▶ [QUESTÕES]:
1) Responda, com base no texto sobre direitos fundamentais e patrimoniais:
(a) A que categoria de direitos o direito de propriedade deveria pertencer, segundo o que o texto apresenta?
(b) Que expectativas dos cidadãos os direitos de liberdade traduzem?
(c) A qual das teses de Ferrajoli se dedicará maior atenção neste momento?
2) Escreva a continuação do texto sobre direitos fundamentais e patrimoniais, a partir do ponto em que ele termina.

▶ [TEXTO FORNECIDO]:
============================================================
Assim, primeiramente, deve a problemática ser lançada no âmbito de uma suposta dicotomia: direitos patrimoniais e direitos fundamentais. Segundo o que ora se apresenta, o direito de propriedade deveria ser entendido muito mais como no âmbito e pertencente à categoria dos direitos patrimoniais, do que como integrante do grupo dos direitos fundamentais.
Não se pretende aqui debruçar sobre a teoria dos direitos fundamentais ou patrimoniais, mas apenas assinalar alguns elementos identificadores. Isto é, demonstrar características próprias de direitos fundamentais e típicas de direitos patrimoniais, salientando as diferenças entre umas e outras.
Propondo uma definição para os direitos fundamentais, Luigi Ferrajoli[19] elabora quatro teses, a partir dos quais pretende estabelecer uma nova concepção da fundamentalidade dos direitos. Além da primeira, pela qual defende o citado autor uma radical diferença de estrutura entre os direitos fundamentais e os direitos patrimoniais, destaca outras três: a da relação entre direitos fundamentais e democracia substancial – os direitos fundamentais, ao corresponderem a interesses e expectativas de todos, formam o fundamento e o parâmetro da igualdade jurídica, chamados pelo autor de dimensão substancial da democracia, intimamente ligada não apenas aos direitos de liberdade, que traduzem expectativas negativas dos cidadãos, mas também aos direitos sociais, os quais representam expectativas positivas –; a da natureza supranacional de grande parte dos direitos fundamentais – os quais, principalmente após a criação da ONU e da elaboração de uma série de cartas e documentos internacionais sobre direitos humanos, passaram a ser fundamentais não apenas dentro dos Estados em cujas Constituições se encontram formulados, mas também em nível supranacional, vinculando cada Estado no âmbito do direito internacional e não mais se limitando a meros direitos de cidadania, sendo considerados direitos da própria pessoa, aonde quer que se encontre –; e, por fim, a da relação entre os direitos e suas garantias – os direitos fundamentais, da mesma forma que os demais direitos, consistem em expectativas negativas ou positivas, às quais correspondem obrigações (de prestação) ou proibições (de lesão).
Seguramente, as quatro importantes teses desenvolvidas por Ferrajoli encontram guarida neste breve trabalho, com especial destaque para a terceira e para a última. Contudo, neste momento, maior atenção se dedicará à primeira tese por ele defendida, qual seja, a da diferença estrutural entre direitos fundamentais e direitos patrimoniais. Ferrajoli estabelece quatro grupos de diferenças básicas entre as duas espécies de direito citadas, passando-se a sobre elas melhor se debruçar nas linhas seguintes.
============================================================
Listagens de elementos e regiões
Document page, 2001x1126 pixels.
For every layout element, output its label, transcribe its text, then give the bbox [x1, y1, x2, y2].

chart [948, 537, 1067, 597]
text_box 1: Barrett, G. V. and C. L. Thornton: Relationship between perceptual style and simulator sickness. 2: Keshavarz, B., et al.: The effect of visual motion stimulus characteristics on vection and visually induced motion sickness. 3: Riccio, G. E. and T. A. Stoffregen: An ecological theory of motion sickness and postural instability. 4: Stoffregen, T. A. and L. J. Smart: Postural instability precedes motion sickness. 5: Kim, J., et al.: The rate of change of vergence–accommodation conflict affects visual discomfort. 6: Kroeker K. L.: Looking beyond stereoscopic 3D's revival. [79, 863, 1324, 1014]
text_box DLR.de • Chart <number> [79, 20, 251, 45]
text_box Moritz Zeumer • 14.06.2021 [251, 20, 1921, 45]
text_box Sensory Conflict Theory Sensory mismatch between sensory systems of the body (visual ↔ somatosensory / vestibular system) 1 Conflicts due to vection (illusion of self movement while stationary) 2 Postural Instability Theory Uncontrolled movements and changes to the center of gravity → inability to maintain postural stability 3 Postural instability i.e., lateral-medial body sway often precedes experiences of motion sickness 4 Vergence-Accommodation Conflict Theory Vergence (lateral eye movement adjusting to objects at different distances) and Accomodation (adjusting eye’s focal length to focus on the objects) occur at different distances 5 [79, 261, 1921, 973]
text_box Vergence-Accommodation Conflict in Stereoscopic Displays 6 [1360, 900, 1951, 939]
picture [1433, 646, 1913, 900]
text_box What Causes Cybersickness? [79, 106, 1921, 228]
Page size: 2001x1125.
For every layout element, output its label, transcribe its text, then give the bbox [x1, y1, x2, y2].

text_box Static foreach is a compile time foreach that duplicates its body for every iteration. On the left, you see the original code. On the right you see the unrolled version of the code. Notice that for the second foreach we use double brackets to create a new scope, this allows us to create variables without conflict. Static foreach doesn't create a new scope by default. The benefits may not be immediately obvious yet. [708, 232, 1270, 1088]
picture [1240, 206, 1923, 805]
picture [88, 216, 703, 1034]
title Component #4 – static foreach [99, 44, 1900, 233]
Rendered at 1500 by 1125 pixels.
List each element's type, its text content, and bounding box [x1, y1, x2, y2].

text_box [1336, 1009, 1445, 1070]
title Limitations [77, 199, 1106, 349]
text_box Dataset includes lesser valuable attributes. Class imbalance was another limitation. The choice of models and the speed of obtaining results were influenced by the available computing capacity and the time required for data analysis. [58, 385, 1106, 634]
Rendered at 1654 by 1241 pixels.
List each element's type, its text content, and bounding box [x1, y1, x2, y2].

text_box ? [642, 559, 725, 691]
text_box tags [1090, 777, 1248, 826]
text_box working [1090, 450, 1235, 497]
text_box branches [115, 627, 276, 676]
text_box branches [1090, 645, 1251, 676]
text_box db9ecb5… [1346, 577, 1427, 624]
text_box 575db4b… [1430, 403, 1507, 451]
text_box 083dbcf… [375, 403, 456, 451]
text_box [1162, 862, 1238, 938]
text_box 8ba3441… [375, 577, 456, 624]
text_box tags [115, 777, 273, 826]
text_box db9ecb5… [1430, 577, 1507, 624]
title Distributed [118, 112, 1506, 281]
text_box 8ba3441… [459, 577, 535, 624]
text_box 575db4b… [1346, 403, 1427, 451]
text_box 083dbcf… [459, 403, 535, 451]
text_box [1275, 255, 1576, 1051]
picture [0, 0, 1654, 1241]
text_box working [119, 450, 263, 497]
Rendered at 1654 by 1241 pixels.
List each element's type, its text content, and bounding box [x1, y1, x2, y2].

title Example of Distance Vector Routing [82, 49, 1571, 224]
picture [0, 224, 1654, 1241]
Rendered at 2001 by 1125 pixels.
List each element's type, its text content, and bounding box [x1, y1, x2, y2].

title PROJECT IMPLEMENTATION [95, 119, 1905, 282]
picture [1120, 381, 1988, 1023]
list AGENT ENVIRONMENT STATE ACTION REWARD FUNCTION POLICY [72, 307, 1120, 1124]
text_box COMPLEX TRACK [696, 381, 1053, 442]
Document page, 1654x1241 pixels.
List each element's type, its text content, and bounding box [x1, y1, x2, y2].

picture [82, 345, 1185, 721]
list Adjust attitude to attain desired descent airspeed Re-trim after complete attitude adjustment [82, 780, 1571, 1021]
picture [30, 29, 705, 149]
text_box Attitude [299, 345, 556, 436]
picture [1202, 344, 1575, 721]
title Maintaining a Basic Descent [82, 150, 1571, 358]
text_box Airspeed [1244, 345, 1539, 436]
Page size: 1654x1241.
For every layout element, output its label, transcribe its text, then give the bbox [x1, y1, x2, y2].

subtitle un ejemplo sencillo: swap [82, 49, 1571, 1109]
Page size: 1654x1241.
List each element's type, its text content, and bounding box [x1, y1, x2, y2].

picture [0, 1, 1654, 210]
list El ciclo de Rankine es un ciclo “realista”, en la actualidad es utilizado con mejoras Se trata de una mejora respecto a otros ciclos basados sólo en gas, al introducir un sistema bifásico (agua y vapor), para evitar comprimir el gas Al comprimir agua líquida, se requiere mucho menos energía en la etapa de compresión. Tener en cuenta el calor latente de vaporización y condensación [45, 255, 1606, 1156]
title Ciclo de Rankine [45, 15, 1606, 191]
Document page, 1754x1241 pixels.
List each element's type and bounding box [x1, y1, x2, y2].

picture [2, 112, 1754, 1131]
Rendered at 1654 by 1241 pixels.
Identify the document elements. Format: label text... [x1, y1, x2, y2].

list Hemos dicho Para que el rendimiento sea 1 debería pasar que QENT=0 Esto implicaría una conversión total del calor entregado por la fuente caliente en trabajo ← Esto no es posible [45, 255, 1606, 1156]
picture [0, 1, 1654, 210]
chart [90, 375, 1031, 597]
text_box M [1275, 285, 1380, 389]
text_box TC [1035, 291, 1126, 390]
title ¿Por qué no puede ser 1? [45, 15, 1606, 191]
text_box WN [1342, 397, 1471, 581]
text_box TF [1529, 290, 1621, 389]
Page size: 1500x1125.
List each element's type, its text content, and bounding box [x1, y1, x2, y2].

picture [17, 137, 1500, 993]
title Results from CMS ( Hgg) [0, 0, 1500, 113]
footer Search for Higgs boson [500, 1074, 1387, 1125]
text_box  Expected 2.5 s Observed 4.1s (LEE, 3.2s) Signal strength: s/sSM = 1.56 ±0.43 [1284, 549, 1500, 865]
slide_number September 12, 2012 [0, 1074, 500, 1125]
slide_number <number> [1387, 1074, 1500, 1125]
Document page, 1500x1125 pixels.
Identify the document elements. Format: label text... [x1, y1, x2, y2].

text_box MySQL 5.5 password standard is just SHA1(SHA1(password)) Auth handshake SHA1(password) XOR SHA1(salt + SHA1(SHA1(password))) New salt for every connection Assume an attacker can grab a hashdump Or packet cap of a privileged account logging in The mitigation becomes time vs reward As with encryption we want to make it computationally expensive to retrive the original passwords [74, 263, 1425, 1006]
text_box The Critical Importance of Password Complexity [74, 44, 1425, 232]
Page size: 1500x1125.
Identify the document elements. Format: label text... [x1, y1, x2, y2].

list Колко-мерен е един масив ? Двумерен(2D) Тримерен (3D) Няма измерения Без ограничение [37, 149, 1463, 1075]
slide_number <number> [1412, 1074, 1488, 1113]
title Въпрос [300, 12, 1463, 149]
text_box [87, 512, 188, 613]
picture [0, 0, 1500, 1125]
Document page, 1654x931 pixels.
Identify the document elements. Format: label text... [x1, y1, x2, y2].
============================================================
▶ [RESPOSTAS]:
1)
(a) À categoria dos direitos patrimoniais.
(b) Expectativas negativas.
(c) À primeira tese, a da diferença estrutural entre direitos fundamentais e direitos patrimoniais.

2)
Deve ser ressaltado que tais distinções se fundam em uma crítica inicial ao fato de o direito de propriedade ter sido considerado direito da mesma categoria dos direitos de liberdade. A vida, a propriedade e a liberdade são realçadas e estudadas por John Locke no Segundo Tratado sobre o Governo[20], afirmando-se que a tutela e garantia dos três direitos fundamentais justificaria o contrato social. E tal associação entre propriedade e liberdade é recuperada no art. 2º da Declaração de Direitos do Homem e do Cidadão de 1789, com a afirmação dos direitos à liberdade, à propriedade e à resistência à opressão como direitos naturais e imprescritíveis. Essas visões da propriedade e da liberdade, no entanto, são colocadas em xeque, primando-se pelo estabelecimento de linhas divisórias claras, além das quais não se estendem quaisquer dos direitos citados.
A primeira diferença citada por Ferrajoli consiste no fato de que os direitos fundamentais – tanto os direitos de liberdade e o direito à vida, quanto os direitos civis, aí se incluindo os direitos de adquirir e de dispor dos bens objeto de propriedade, e os direitos políticos e sociais – seriam direitos universais, devido à quantificação universal da classe dos sujeitos que são seus titulares, enquanto que os direitos patrimoniais – direito de propriedade e demais direitos reais e direitos de crédito – seriam direitos singulares, uma vez que para cada um deles existe um titular determinado, com a exclusão de todos os demais.
Neste sentido, os direitos fundamentais seriam reconhecidos a todos os seus titulares em igual forma e medida, não havendo que se cogitar de discriminações e desigualações não permitidas pela própria natureza do Direito. Por outro lado, os direitos patrimoniais pertenceriam a cada titular de forma diversa, tanto em razão da qualidade, quanto da quantidade, aí residindo o seu teor exclusivo, ao contrário do aspecto inclusivo dos direitos fundamentais.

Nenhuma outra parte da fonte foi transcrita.